EDISON, NJ - Assemblyman Joe Danielsen (D-17 Middlesex/Somerset), chairman of the Assembly Oversight, Reform, and Federal Relations Committee and a lifelong Franklin resident, held the committee's first public hearing meeting as part of the "Cannabis Listening Tour" at Middlesex Community College on Saturday, April 14.
The hearings are focused on determining the impacts that prospective Cannabis legislation could have on public health, the criminal justice system and the economy in New Jersey.
The hearing started at 10 a.m. and went through the afternoon as the committee took testimony from invited speakers and the public. The speakers provided the committee with their thoughts, pro, and con on what they believe the impact of legalizing Cannabis would have on the residents of New Jersey.
Comments ranged from the expansion of the current medical marijuana program to the social justice impact of current laws.
Related article: Danielsen Holds First in Series of Marijuana Hearings
Local resident, Linda Dorsey-Agudosi was invited to the hearing to provide testimony. Dorsey-Agudosi was in a serious car accident in 2008 and uses medical marijuana as part of her rehabilitation regimen.
"I live in chronic pain and every day is a struggle for me," Dorsey-Agudosi said. She attended the meeting to advocate for the expansion of current medical marijuana laws.
She says she spends close to $5,000 per year out of pocket for her prescription. "Life with medical marijuana is a lot better than life without," Dorsey-Agudosi said.
Danielsen and members of the committee expressed appreciation towards Dorsey-Agudosi for her testimony.
"This is truly a calling that I will answer, and so will the other members of this committee and the Legislature," Danielsen said.
Another Franklin Township resident, Arnold W. Schmidt also attended the meeting to provide his testimony. He called into question the social justice aspect of legalization while urging the committee to make sure they an appropriate plan is in place before any actions are taken towards new legislation.

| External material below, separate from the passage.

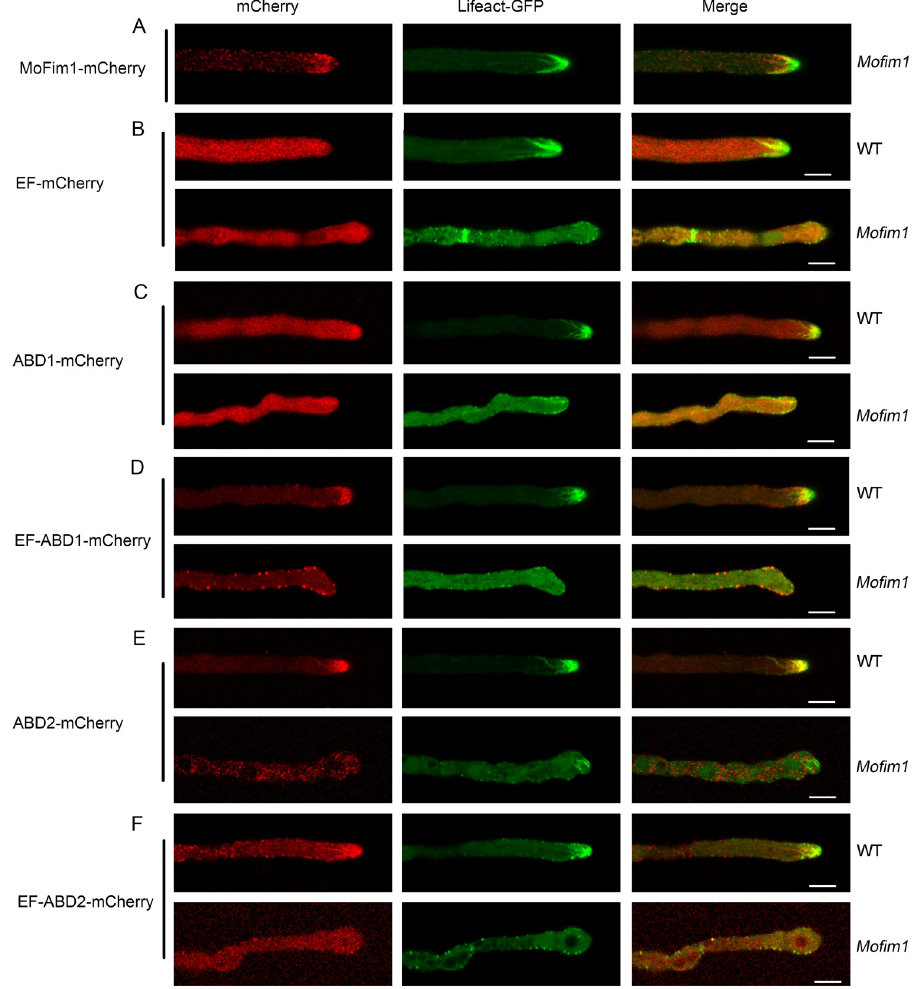
Fig 6. In vivo analysis of the characteristics of truncated MoFim1 proteins. MoFim1 and its domains fused with mCherry were expressed under the control of the native promoter of MoFim1 . Expression of MoFim1-mCherry in Lifeact-GFP-labeled Mofim1 mutant hyphae (A) . Expression of the truncated version of MoFim1 including EF (B) , ABD1 (C) , EF-ABD1 (D) , ABD2 (E) , EF-ABD2 (F) fused with mCherry in Lifeact-GFP-labeled WT and Mofim1 mutant hyphae, respectively. Bars = 5 μ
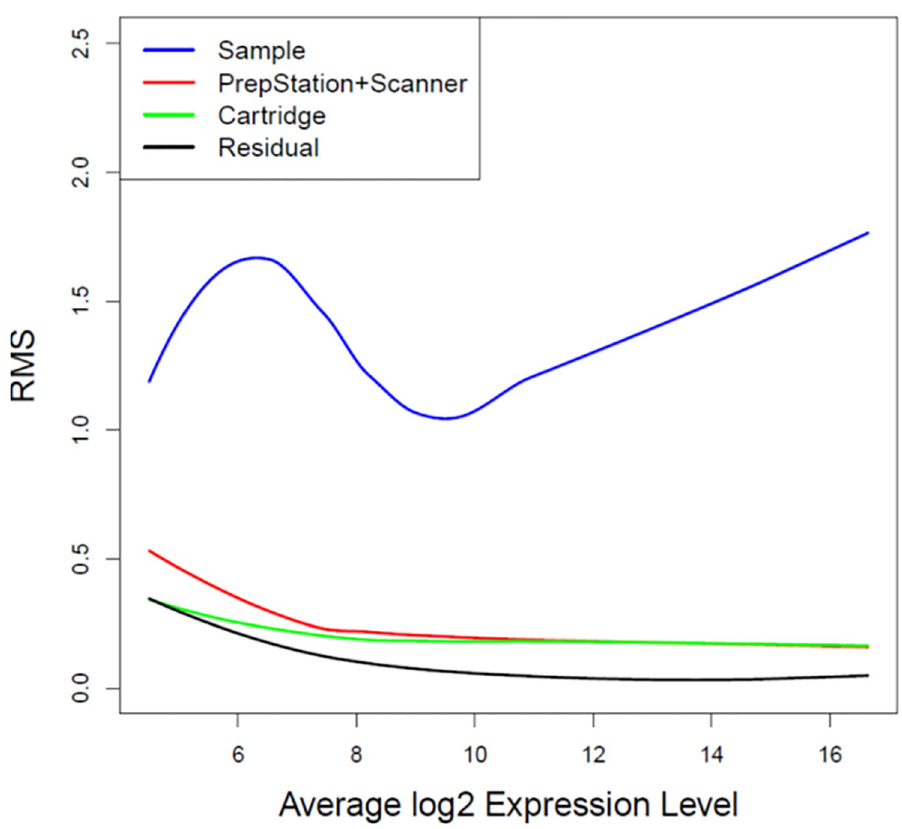
Fig 4. LOESS curve fitting of RMS against average expression levels for the comparison at the second time scan. Variance components of ANOVA models were smoothed over average log2 expression levels through LOESS fit. Blue curve represents variability of biological samples. Red curve represents variability of PrepStation and scanners. Green curve represents variability of cartridges. Black curve represents variability of residual errors.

"Prosecution and incarceration ruin the lives of people for doing something no more harmful, in most cases less harmful to themselves or those around them than drinking a beer, a glass of wine or martini," Schmidt said. "And there is no conclusive scientific proof that untreated pot on its own is addictive like the other mind-altering drugs I just mentioned... To be clear I am advocating for the legalization of marijuana but not until or New Jersey Legislators have an appropriate plan that is right for New Jersey."
Sayreville Police Chief John Zebrowski, who is also vice president of the New Jersey State Association of Chiefs of Police recommended more studies before any new laws are created.
"It is imperative that we do not underestimate the adverse impact legalizing recreational marijuana would have on traffic safety in our communities," Zebrowski said.
Zebrowski said the NJSACP doesn't have a stance on medical use, however, they do not think recreational use should be allowed.
"There is such a gross disparity in the statistics, where a black man is... more likely to get arrested for carrying Cannabis than a white male," Danielsen said. "In my own district that is statistically a fact."
Zebrowski said the NJSACP wants to partner with the community to determine how and why this is occurring.
AAA Public and Government Affairs Manager, Tracy E. Noble agrees with Zebrowski and feels legalizing marijuana would cause an increase in impaired driving which may result in more traffic accidents.
Dr. Thomas A. Coogan also provided some insight into the impact of Cannabis on driving.
"A blood alcohol level of .05 percent, which would not get one arrested (for driving) under our law, has a 200 percent increased crash risk, the best statistical measures put marijuana risk between 0 and 11 percent," Coogan said.
Speakers from outside of the state also attended the hearing, Michael Fonta, from Colorado offered the committee a host of best practices implemented by his home state. One of them being messaging, he suggested using the term "adult use" versus "recreational use" when discussing Cannabis legalization.
"It's a mindset it's a change in the thought process," Fonta said.
More public hearings will be held Saturday, April 21, at Rowan University and Saturday, May 12, at Bergen Community College, both meetings will start at 10 a.m.